We WERE mostly Caucasian, cisgendered, ablebodied and straight at the KidlitCon this time, true... and accessible and appealing is something tangible and realistic at which to shoot... starting to get the word out sooner this next time about who we are, where we'll be and what we're doing. We thought we'd given ourselves a good lead-up this last time, but I think we need someone whose job is strictly PR. A thought for the list of "things to do next time."

Sarah Stevenson said...

They're all great questions, Charlotte...In fact, I don't think it's the wrong question at all--rather, as long as we keep asking these questions, at least thinking about them and not ignoring them, it's the right thing to do.

This was a great post, Tanita. I actually often wonder if people assume I am NOT diverse (that whole "default assumption" thing) if they don't know my background (or, uh, haven't looked at a picture).

Susan T. said...

I have always enjoyed you guys for being you guys. Y'all for being y'all. You know what I mean. I am sure that everything you are, including your race and background, influences what you write, and that's how I know you: by your writing! (ONE day we will all meet!) At any rate, I am here because I have long admired both of you as writers.

Charlotte said...

@Tanita--this one was By Far the most diverse of all the Kidlitcon's I have ever been to.
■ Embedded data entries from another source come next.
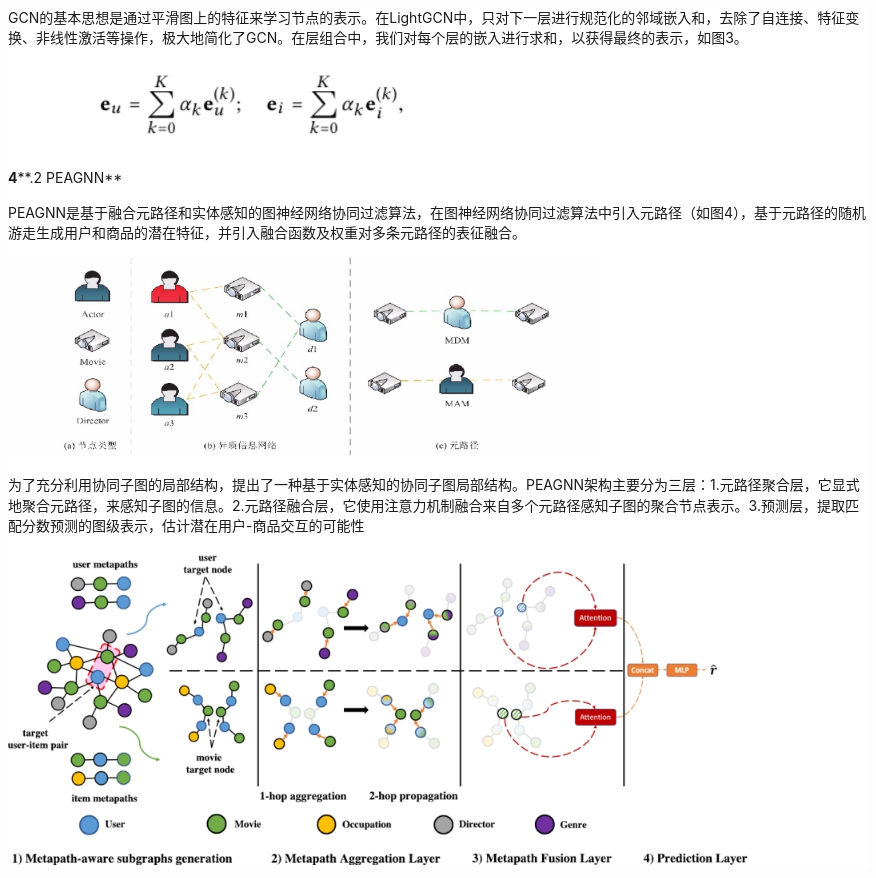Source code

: GCN的基本思想是通过平滑图上的特征来学习节点的表示。在LightGCN中，只对下一层进行规范化的邻域嵌入和，去除了自连接、特征变换、非线性激活等操作，极大地简化了GCN。在层组合中，我们对每个层的嵌入进行求和，以获得最终的表示，如图3。

<img src=".\图片资源\图5.jpg" alt="img" style="zoom:80%;" /> 

**4****.2 PEAGNN**

PEAGNN是基于融合元路径和实体感知的图神经网络协同过滤算法，在图神经网络协同过滤算法中引入元路径（如图4），基于元路径的随机游走生成用户和商品的潜在特征，并引入融合函数及权重对多条元路径的表征融合。

<img src=".\图片资源\图6.jpg" alt="img" style="zoom:67%;" /> 

为了充分利用协同子图的局部结构，提出了一种基于实体感知的协同子图局部结构。PEAGNN架构主要分为三层：1.元路径聚合层，它显式地聚合元路径，来感知子图的信息。2.元路径融合层，它使用注意力机制融合来自多个元路径感知子图的聚合节点表示。3.预测层，提取匹配分数预测的图级表示，估计潜在用户-商品交互的可能性

<img src=".\图片资源\图7.jpg" alt="img" style="zoom:80%;" /> 
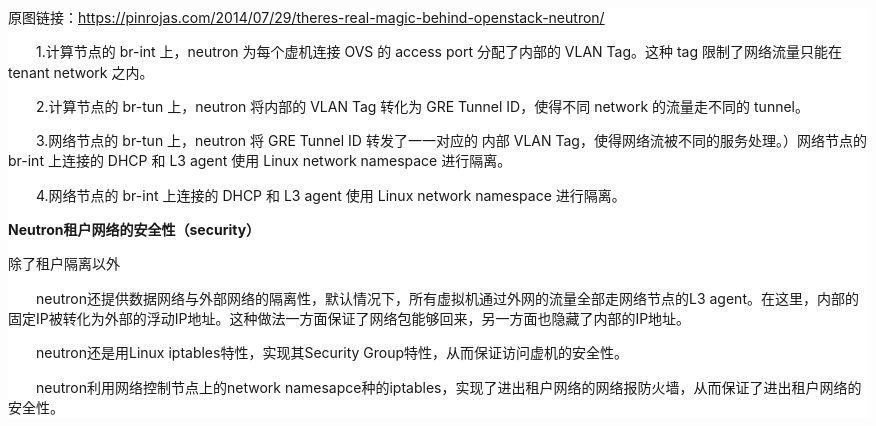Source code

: 原图链接：https://pinrojas.com/2014/07/29/theres-real-magic-behind-openstack-neutron/

 

　　1.计算节点的 br-int 上，neutron 为每个虚机连接 OVS 的 access port 分配了内部的 VLAN Tag。这种 tag 限制了网络流量只能在 tenant network 之内。

　　2.计算节点的 br-tun 上，neutron 将内部的 VLAN Tag 转化为 GRE Tunnel ID，使得不同 network 的流量走不同的 tunnel。

　　3.网络节点的 br-tun 上，neutron 将 GRE Tunnel ID 转发了一一对应的 内部 VLAN Tag，使得网络流被不同的服务处理。）网络节点的 br-int 上连接的 DHCP 和 L3 agent 使用 Linux network namespace 进行隔离。

　　4.网络节点的 br-int 上连接的 DHCP 和 L3 agent 使用 Linux network namespace 进行隔离。

 

**Neutron租户网络的安全性（security）**

除了租户隔离以外

　　neutron还提供数据网络与外部网络的隔离性，默认情况下，所有虚拟机通过外网的流量全部走网络节点的L3 agent。在这里，内部的固定IP被转化为外部的浮动IP地址。这种做法一方面保证了网络包能够回来，另一方面也隐藏了内部的IP地址。

　　neutron还是用Linux iptables特性，实现其Security Group特性，从而保证访问虚机的安全性。

　　neutron利用网络控制节点上的network namesapce种的iptables，实现了进出租户网络的网络报防火墙，从而保证了进出租户网络的安全性。

 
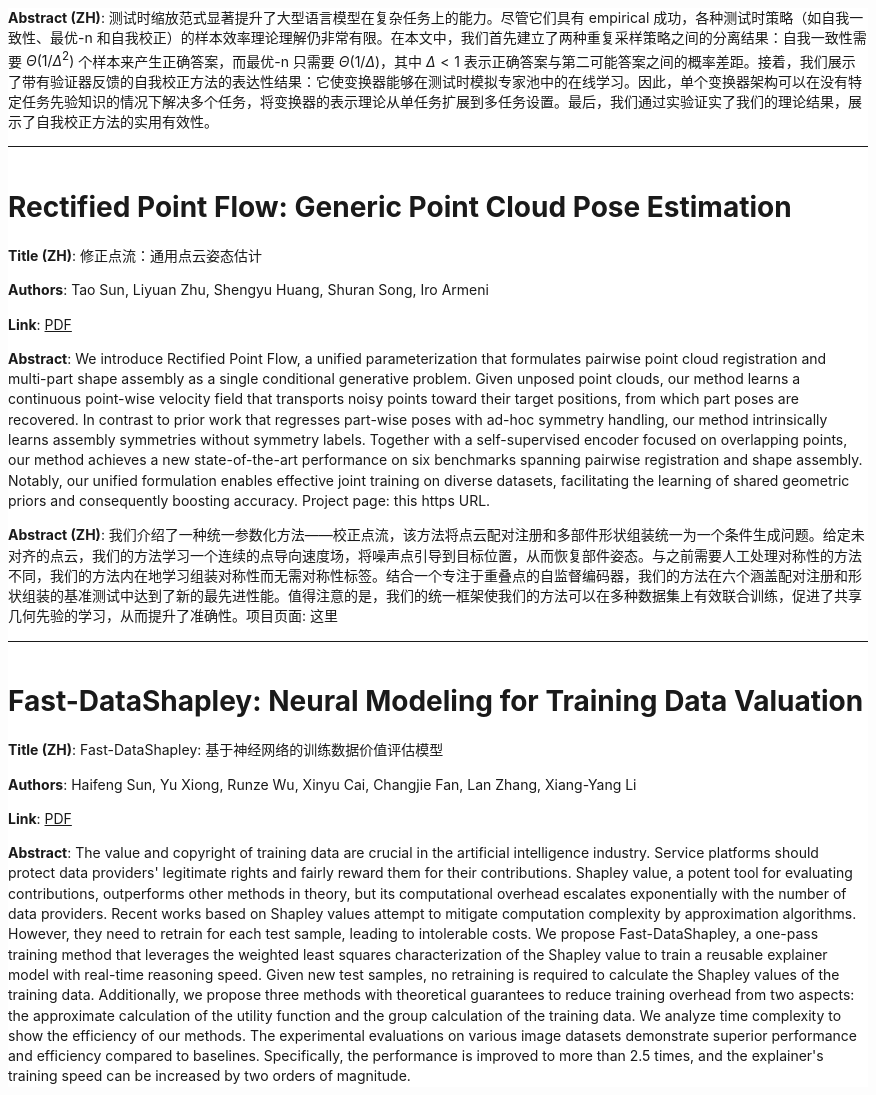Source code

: **Abstract (ZH)**: 测试时缩放范式显著提升了大型语言模型在复杂任务上的能力。尽管它们具有 empirical 成功，各种测试时策略（如自我一致性、最优-n 和自我校正）的样本效率理论理解仍非常有限。在本文中，我们首先建立了两种重复采样策略之间的分离结果：自我一致性需要 $\Theta(1/\Delta^2)$ 个样本来产生正确答案，而最优-n 只需要 $\Theta(1/\Delta)$，其中 $\Delta < 1$ 表示正确答案与第二可能答案之间的概率差距。接着，我们展示了带有验证器反馈的自我校正方法的表达性结果：它使变换器能够在测试时模拟专家池中的在线学习。因此，单个变换器架构可以在没有特定任务先验知识的情况下解决多个任务，将变换器的表示理论从单任务扩展到多任务设置。最后，我们通过实验证实了我们的理论结果，展示了自我校正方法的实用有效性。 

---
# Rectified Point Flow: Generic Point Cloud Pose Estimation 

**Title (ZH)**: 修正点流：通用点云姿态估计 

**Authors**: Tao Sun, Liyuan Zhu, Shengyu Huang, Shuran Song, Iro Armeni  

**Link**: [PDF](https://arxiv.org/pdf/2506.05282)  

**Abstract**: We introduce Rectified Point Flow, a unified parameterization that formulates pairwise point cloud registration and multi-part shape assembly as a single conditional generative problem. Given unposed point clouds, our method learns a continuous point-wise velocity field that transports noisy points toward their target positions, from which part poses are recovered. In contrast to prior work that regresses part-wise poses with ad-hoc symmetry handling, our method intrinsically learns assembly symmetries without symmetry labels. Together with a self-supervised encoder focused on overlapping points, our method achieves a new state-of-the-art performance on six benchmarks spanning pairwise registration and shape assembly. Notably, our unified formulation enables effective joint training on diverse datasets, facilitating the learning of shared geometric priors and consequently boosting accuracy. Project page: this https URL. 

**Abstract (ZH)**: 我们介绍了一种统一参数化方法——校正点流，该方法将点云配对注册和多部件形状组装统一为一个条件生成问题。给定未对齐的点云，我们的方法学习一个连续的点导向速度场，将噪声点引导到目标位置，从而恢复部件姿态。与之前需要人工处理对称性的方法不同，我们的方法内在地学习组装对称性而无需对称性标签。结合一个专注于重叠点的自监督编码器，我们的方法在六个涵盖配对注册和形状组装的基准测试中达到了新的最先进性能。值得注意的是，我们的统一框架使我们的方法可以在多种数据集上有效联合训练，促进了共享几何先验的学习，从而提升了准确性。项目页面: 这里 

---
# Fast-DataShapley: Neural Modeling for Training Data Valuation 

**Title (ZH)**: Fast-DataShapley: 基于神经网络的训练数据价值评估模型 

**Authors**: Haifeng Sun, Yu Xiong, Runze Wu, Xinyu Cai, Changjie Fan, Lan Zhang, Xiang-Yang Li  

**Link**: [PDF](https://arxiv.org/pdf/2506.05281)  

**Abstract**: The value and copyright of training data are crucial in the artificial intelligence industry. Service platforms should protect data providers' legitimate rights and fairly reward them for their contributions. Shapley value, a potent tool for evaluating contributions, outperforms other methods in theory, but its computational overhead escalates exponentially with the number of data providers. Recent works based on Shapley values attempt to mitigate computation complexity by approximation algorithms. However, they need to retrain for each test sample, leading to intolerable costs. We propose Fast-DataShapley, a one-pass training method that leverages the weighted least squares characterization of the Shapley value to train a reusable explainer model with real-time reasoning speed. Given new test samples, no retraining is required to calculate the Shapley values of the training data. Additionally, we propose three methods with theoretical guarantees to reduce training overhead from two aspects: the approximate calculation of the utility function and the group calculation of the training data. We analyze time complexity to show the efficiency of our methods. The experimental evaluations on various image datasets demonstrate superior performance and efficiency compared to baselines. Specifically, the performance is improved to more than 2.5 times, and the explainer's training speed can be increased by two orders of magnitude.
It would be great if somehow we could make next year's even more so.

Maybe even have more men.

Sarah Stevenson said...

Susan, wish you could have been there, too!! Someday we'll meet in person. :) Maybe next year in Baltimore.
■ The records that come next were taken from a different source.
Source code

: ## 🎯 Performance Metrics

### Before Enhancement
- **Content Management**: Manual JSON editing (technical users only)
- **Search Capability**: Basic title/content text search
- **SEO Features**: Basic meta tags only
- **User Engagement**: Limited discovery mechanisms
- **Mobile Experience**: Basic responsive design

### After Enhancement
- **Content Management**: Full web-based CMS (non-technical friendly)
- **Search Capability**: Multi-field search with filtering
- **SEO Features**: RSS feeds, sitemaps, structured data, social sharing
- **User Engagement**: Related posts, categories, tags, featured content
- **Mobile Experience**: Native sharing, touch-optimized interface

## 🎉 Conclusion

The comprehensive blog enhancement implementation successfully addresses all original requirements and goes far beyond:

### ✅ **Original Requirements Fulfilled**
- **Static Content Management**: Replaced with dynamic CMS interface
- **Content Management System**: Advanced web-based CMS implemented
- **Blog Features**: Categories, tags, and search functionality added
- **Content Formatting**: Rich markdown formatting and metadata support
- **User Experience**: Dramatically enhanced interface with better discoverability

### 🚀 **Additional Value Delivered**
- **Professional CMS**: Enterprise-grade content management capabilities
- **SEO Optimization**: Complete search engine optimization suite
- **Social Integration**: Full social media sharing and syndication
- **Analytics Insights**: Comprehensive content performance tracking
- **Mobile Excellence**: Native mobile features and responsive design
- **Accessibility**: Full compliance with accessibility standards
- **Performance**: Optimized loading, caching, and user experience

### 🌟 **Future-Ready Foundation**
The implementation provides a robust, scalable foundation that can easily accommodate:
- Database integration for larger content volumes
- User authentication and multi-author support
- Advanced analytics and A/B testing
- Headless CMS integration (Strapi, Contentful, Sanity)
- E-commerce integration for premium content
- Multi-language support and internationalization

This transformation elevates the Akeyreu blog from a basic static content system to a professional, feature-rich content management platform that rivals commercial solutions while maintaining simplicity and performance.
Charlotte, yes, more men would be good...sadly, I couldn't convince Ian Lendler to stick around for Saturday (though I did get a very nice email from him after the Con).

Jennifer R. Hubbard said...

I started reading this blog because it's labeled "The WritingYA Weblog," and writing YA is what I do.

At first, I kind of thought TadMack was a guy, and I had no clue who Aquafortis was, and whether male or female. Eventually I got to know who you both are. The reason I keep hanging around is for the book and writing discussions. And the toons!

I think--hope--the diversity discussion is expanding from diversity being a topic in itself, to diversity being a lens through which we address all other topics. That is, not just "Diverse books" as a topic, but, "Diverse perspectives on violence in YA." "Diverse perspectives on parental characters in MG." "Diverse views of [every topic we ever discuss in the children's lit field]."

I think right now there is still too much of this being viewed as an end in itself: "Oh, we have a panel on diversity, so we should make sure to have diverse authors on it," and then that being the only session where the diversity of the panelists is considered--rather than striving for diversity on all the panels and in all the sessions. (I'm not talking about Kidlitcon here; I'm speaking more generally.) And honestly, this isn't unique to kidlit either. In other workplaces and society generally, diversity is something people like to talk about as its own special topic in its own special slot.

Gah, I'm long-winded!

tanita✿davis said...

@Susan T: I think the entirety of who we are certainly informs what we write - I think if we can be taken as ALL of what we are, that makes more sense... if you know what I mean.

@Charlotte: Oh, wow. MEN. That would be amazing... and, yeah. I looked back at pictures of the 2007 KidlitCon, and I think there was maybe A single person of color there. So, we've come a long way, baby. And have a bit more to go...

@Jennifer Hubbard: Aww! I'm honored you thought I was a guy! I don't know why, but that's awesome! And, I take your point about the application of perspective -- that would, indeed, be an amazing thing to have in terms of applying those different viewpoints to everything in children's lit. A very good point.